**WORK ORDER:**
Gather every line in the records below that contains the word "ruler", and copy each of those lines in full.
===
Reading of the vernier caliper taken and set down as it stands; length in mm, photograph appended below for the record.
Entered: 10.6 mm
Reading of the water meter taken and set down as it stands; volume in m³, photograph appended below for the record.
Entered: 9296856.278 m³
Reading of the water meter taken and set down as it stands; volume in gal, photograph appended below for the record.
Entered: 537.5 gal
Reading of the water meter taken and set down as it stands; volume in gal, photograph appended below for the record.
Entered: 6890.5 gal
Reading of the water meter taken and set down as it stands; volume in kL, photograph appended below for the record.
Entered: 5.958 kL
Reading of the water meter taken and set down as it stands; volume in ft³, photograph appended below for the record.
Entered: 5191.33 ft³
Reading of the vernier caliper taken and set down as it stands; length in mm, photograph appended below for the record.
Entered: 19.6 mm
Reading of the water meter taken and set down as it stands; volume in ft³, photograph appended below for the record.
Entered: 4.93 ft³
===
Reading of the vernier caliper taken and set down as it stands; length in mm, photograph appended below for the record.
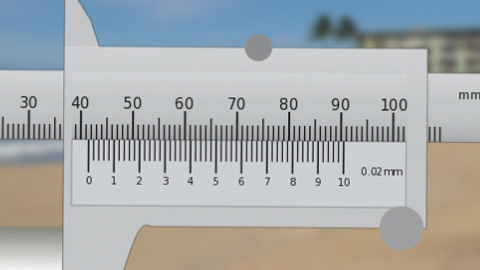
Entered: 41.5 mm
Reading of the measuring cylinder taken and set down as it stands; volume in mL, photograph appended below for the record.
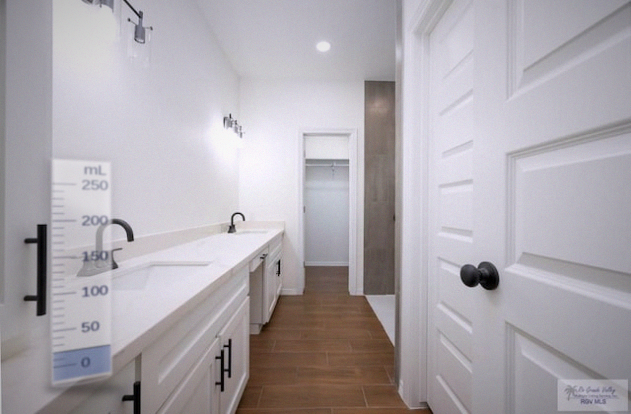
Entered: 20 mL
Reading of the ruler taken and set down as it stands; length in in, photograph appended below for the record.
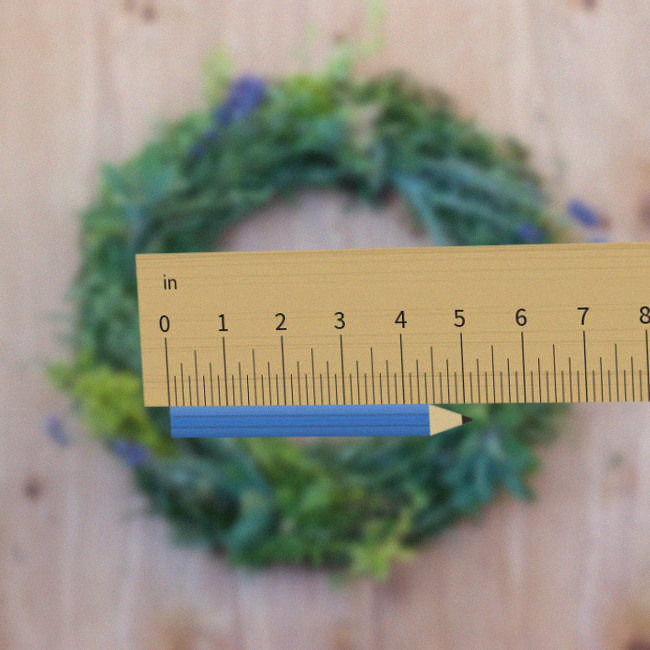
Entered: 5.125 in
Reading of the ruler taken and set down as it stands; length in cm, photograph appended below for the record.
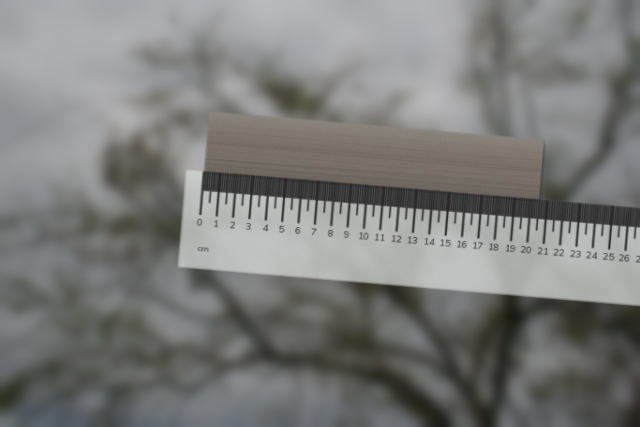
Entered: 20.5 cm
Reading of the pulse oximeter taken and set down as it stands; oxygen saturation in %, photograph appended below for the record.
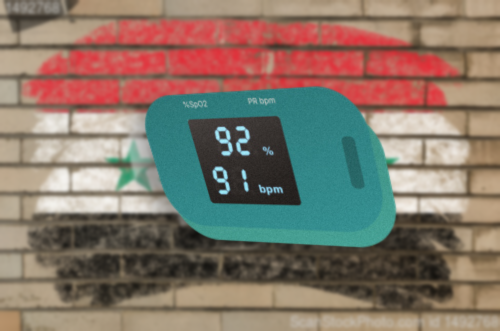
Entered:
===
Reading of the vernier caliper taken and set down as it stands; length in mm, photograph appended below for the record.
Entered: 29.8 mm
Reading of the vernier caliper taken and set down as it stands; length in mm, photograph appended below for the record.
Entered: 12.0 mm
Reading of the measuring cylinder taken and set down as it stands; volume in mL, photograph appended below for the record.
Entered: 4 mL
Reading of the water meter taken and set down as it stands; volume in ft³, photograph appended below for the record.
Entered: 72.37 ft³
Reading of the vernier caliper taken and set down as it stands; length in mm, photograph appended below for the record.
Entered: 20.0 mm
===
**RESULT FOR THIS EXERCISE:**
Reading of the ruler taken and set down as it stands; length in in, photograph appended below for the record.
Reading of the ruler taken and set down as it stands; length in cm, photograph appended below for the record.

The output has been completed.